Every event has a versioned schema. We use JSON Schema validation on both producers and consumers. Schema evolution follows strict rules: new fields can be added (with defaults), existing fields cannot be removed or renamed, and type changes require a new event version.

The Saga Pattern

Order processing is a distributed transaction that spans multiple services. The customer orders a VPS → provisioning creates the VM → billing generates the invoice → notification sends credentials. If provisioning fails, the order should be cancelled and the customer refunded.

We implement this using the saga pattern: each service publishes events about its success or failure, and a saga orchestrator tracks the overall state. If a step fails, compensating events are published to undo previous steps. The entire flow is visible in the event log — you can replay any order and see exactly what happened at each stage.

Consumer Groups and Scaling

Each service runs as a Kafka consumer group. When we need to scale the provisioning service (because there's a queue of orders), we add more instances to the consumer group. Kafka automatically rebalances partitions across instances. Scaling is horizontal and seamless.
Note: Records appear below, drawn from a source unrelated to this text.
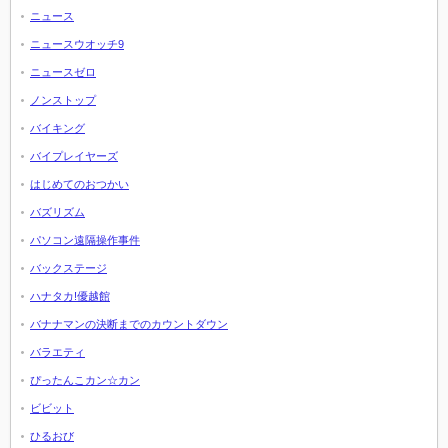
ニュース
ニュースウオッチ9
ニュースゼロ
ノンストップ
バイキング
バイプレイヤーズ
はじめてのおつかい
バズリズム
パソコン遠隔操作事件
バックステージ
ハナタカ!優越館
バナナマンの決断までのカウントダウン
バラエティ
ぴったんこカン☆カン
ビビット
ひるおび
We partition order events by tenant ID. This guarantees that all events for a single tenant are processed in order by the same consumer instance. No race conditions, no out-of-order processing.

Lessons Learned

Event-driven architecture is not simple. Debugging is harder — you can't just follow a request through a call stack. You have to trace events across topics and services. We built extensive tooling: a Kafka event viewer in our admin platform, correlation IDs on every event, and distributed tracing with OpenTelemetry.

But the benefits — reliability, scalability, and decoupling — are worth the complexity. We've had zero data loss in 18 months of production, and adding new services is as easy as subscribing to existing topics.